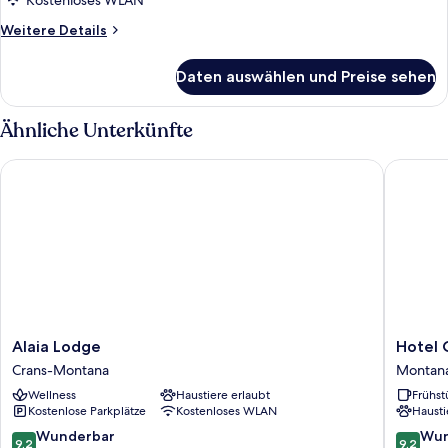
Kostenloses WLAN
Weitere
Weitere Details
Details
für
Daten auswählen und Preise sehen
Zimmer
Ähnliche Unterkünfte
Alaia Lodge
Hotel Ce
Alaia
Hotel
Alaia Lodge
Hotel 
Lodge
Central
Crans-Montana
Montan
Crans-
Montan
Wellness
Haustiere erlaubt
Frühst
Montana
Kostenlose Parkplätze
Kostenloses WLAN
Hausti
9.2
9.2
Wunderbar
Wun
9,2
9,2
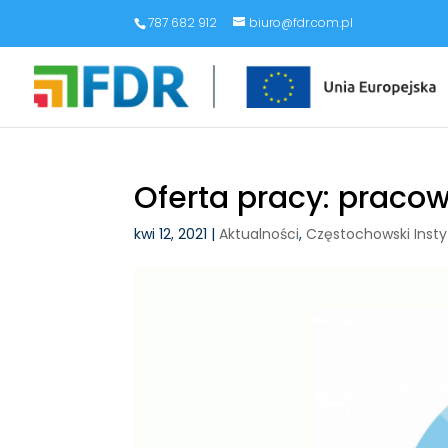
787 682 912
biuro@fdr.com.pl
Oferta pracy: praco
kwi 12, 2021
|
Aktualności
,
Częstochowski Insty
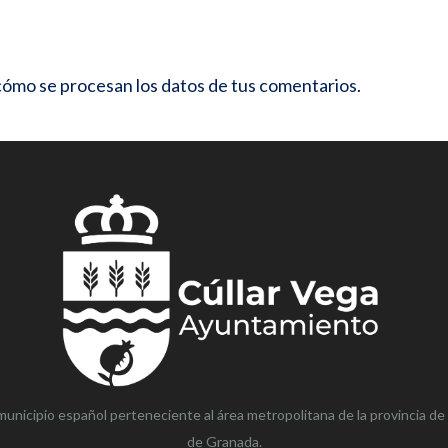
ómo se procesan los datos de tus comentarios.
municipio español perteneciente al área metropolitana de la provincia de
de Granada.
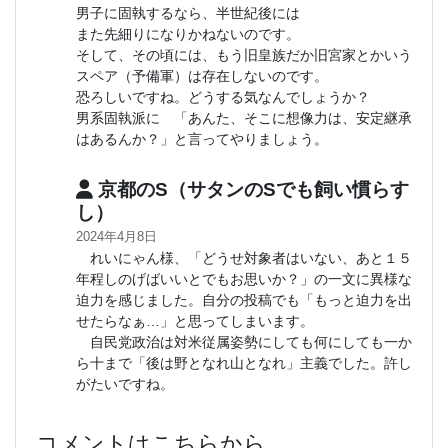
男子に固執するなら、半世紀後には
また先細りになりかねないのです。
そして、その頃には、もう旧皇族だか旧宮家とかいう
スペア（予備軍）は存在しないのです。
恐ろしいですね。どうする気なんでしょうか？
男系固執派に 「あんた、そこに想像力は、安定継承
はあるんか？」と言ってやりましょう。
京都のS（サタンのSでも飼い慣らす
し）
2024年4月8日
れいにゃん様、「どうせ対象者はいない、あと１５
年程しのげばいいとでもお思いか？」の一文に異様な
迫力を感じました。自分の投稿でも「もっと迫力を出
せたらなぁ…」と思ってしまいます。
自民党政治は対米従属姿勢にしても何にしても一か
ら十まで「後は野となれ山となれ」主義でした。許し
がたいですね。
コメントはこちらから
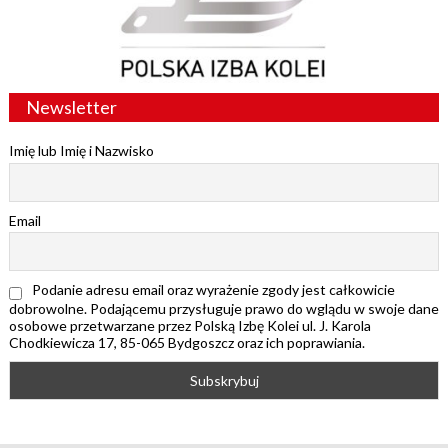
Newsletter
Imię lub Imię i Nazwisko
Email
Podanie adresu email oraz wyrażenie zgody jest całkowicie
dobrowolne. Podającemu przysługuje prawo do wglądu w swoje dane
osobowe przetwarzane przez Polską Izbę Kolei ul. J. Karola
Chodkiewicza 17, 85-065 Bydgoszcz oraz ich poprawiania.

* * * *

◆ Exercise requirements
Write out every line of text in the material above, keeping each line's wording as it appears, and leave the pictures out of your answer.

◆ Exercise solution
Kostenloses WLAN
Weitere
Weitere Details
Details
für
Daten auswählen und Preise sehen
Zimmer
Ähnliche Unterkünfte
Alaia Lodge
Hotel Ce
Alaia
Hotel
Alaia Lodge
Hotel 
Lodge
Central
Crans-Montana
Montan
Crans-
Montan
Wellness
Haustiere erlaubt
Frühst
Montana
Kostenlose Parkplätze
Kostenloses WLAN
Hausti
9.2
9.2
Wunderbar
Wun
9,2
9,2
787 682 912
biuro@fdr.com.pl
Oferta pracy: praco
kwi 12, 2021
|
Aktualności
,
Częstochowski Insty
ómo se procesan los datos de tus comentarios.
municipio español perteneciente al área metropolitana de la provincia de
de Granada.
男子に固執するなら、半世紀後には
また先細りになりかねないのです。
そして、その頃には、もう旧皇族だか旧宮家とかいう
スペア（予備軍）は存在しないのです。
恐ろしいですね。どうする気なんでしょうか？
男系固執派に 「あんた、そこに想像力は、安定継承
はあるんか？」と言ってやりましょう。
京都のS（サタンのSでも飼い慣らす
し）
2024年4月8日
れいにゃん様、「どうせ対象者はいない、あと１５
年程しのげばいいとでもお思いか？」の一文に異様な
迫力を感じました。自分の投稿でも「もっと迫力を出
せたらなぁ…」と思ってしまいます。
自民党政治は対米従属姿勢にしても何にしても一か
ら十まで「後は野となれ山となれ」主義でした。許し
がたいですね。
コメントはこちらから
Newsletter
Imię lub Imię i Nazwisko
Email
Podanie adresu email oraz wyrażenie zgody jest całkowicie
dobrowolne. Podającemu przysługuje prawo do wglądu w swoje dane
osobowe przetwarzane przez Polską Izbę Kolei ul. J. Karola
Chodkiewicza 17, 85-065 Bydgoszcz oraz ich poprawiania.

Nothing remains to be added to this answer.